Recommended daily allowance of insanity, under-reported news and uncensored opinion dismantling the propaganda matrix.
Monday, July 27, 2009
Surveillance over Europe
Britain has quietly become the most spied-upon nation in Europe. How? Why? And does it matter? Charles Nevin goes to Manchester, London, Berlin and Bucharest to compare, contrast and discuss ...
From INTELLIGENT LIFE Magazine, Summer 2009
Spring sunshine in Bucharest’s Piata Revolutiei is tempered by the chill. It is not a day to linger. No one is musing over the memorials, or pondering the balcony where, 20 years ago, a camera caught, for the first time, the exact moment when fear flashed across the face of a dictator as he realised the jig was up.
The years since the fall and execution of Nicolae Ceausescu have not been easy for Romania. The years before under that autarkic megalomaniac left much catching up to do. There has been some success, notably achieving membership of the European Union. And the sight of neatly parked cars in Piata Revolutiei rather than 80,000 chanting protesters proclaims that most cherished human state, normality. Romania, however, still lags behind its western friends in one important growth area of European activity: state surveillance. And it is way behind Britain, whose people are now judged the most intruded upon in Europe.

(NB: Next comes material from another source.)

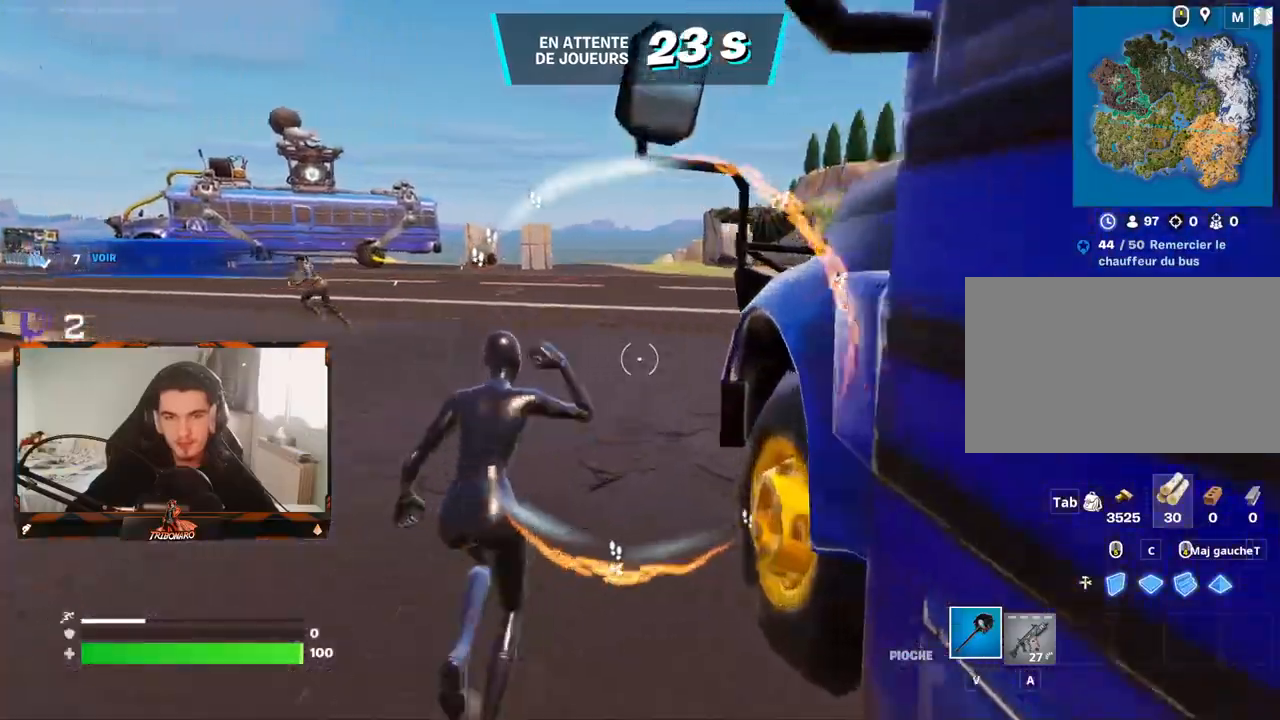
{"keys": ["z"], "mouse": [], "mouse_move": "right", "events": [[84, "x", "up"]]}
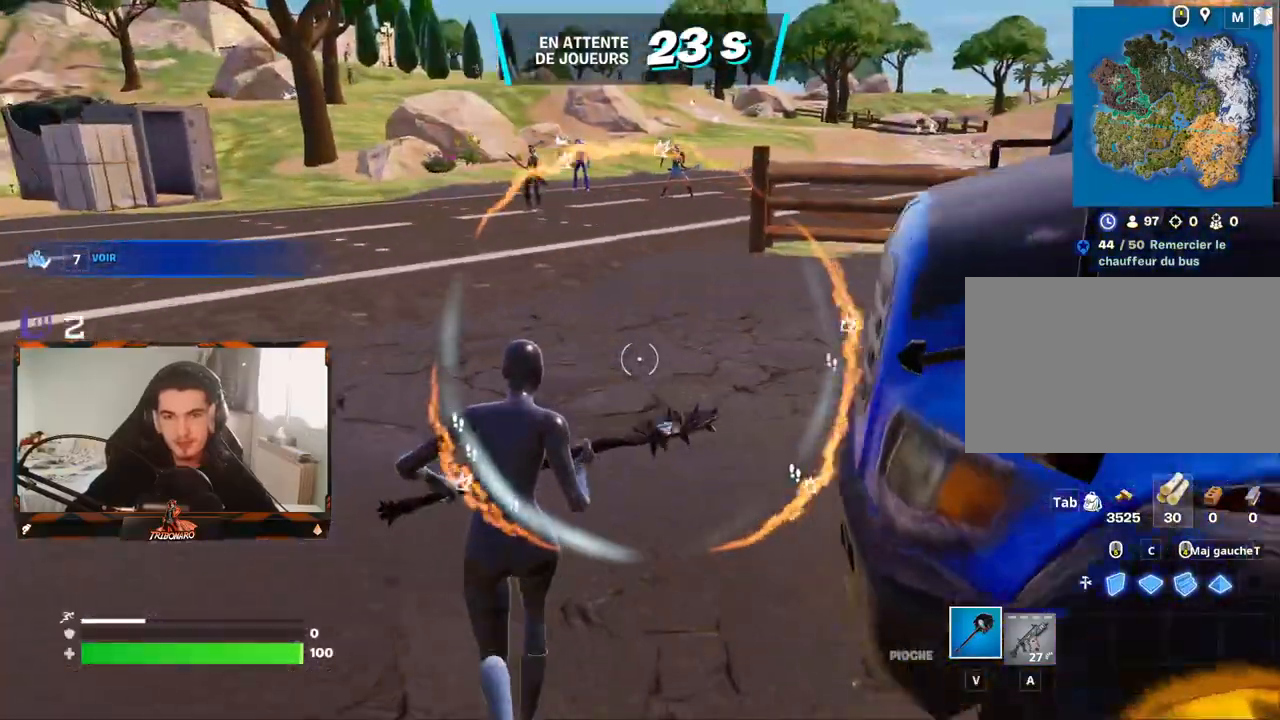
{"keys": ["z"], "mouse": [], "mouse_move": "right", "events": [[200, "d", "down"], [434, "d", "up"]]}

The Palatul Parlamentului was built by Ceausescu, when it was known by the people as Casa Nebunului (the Madman’s House). With 1,100 rooms, it is the world’s biggest government building, after the Pentagon; one day in March some students from the London School of Economics were being shown round. The Palatul, built in a style best described as Corinthian-Wimpey-Tyrannical, now houses the Romanian parliament, and is still half-empty. The LSE group, recovering afterwards from marble and chandelier exposure, treated the comparison between Romania and Britain with the rigour expected of their institution, requesting the methodology used to arrive at the findings, which, by a fine coincidence, were researched by Privacy International, an independent surveillance watchdog run by an LSE academic, Simon Davies. The measures used are based on protection and enforcement of privacy. Romania gained credit for its safeguards; Britain had the worst result in Europe, falling into the category of “endemic surveillance societies” alongside Russia and China.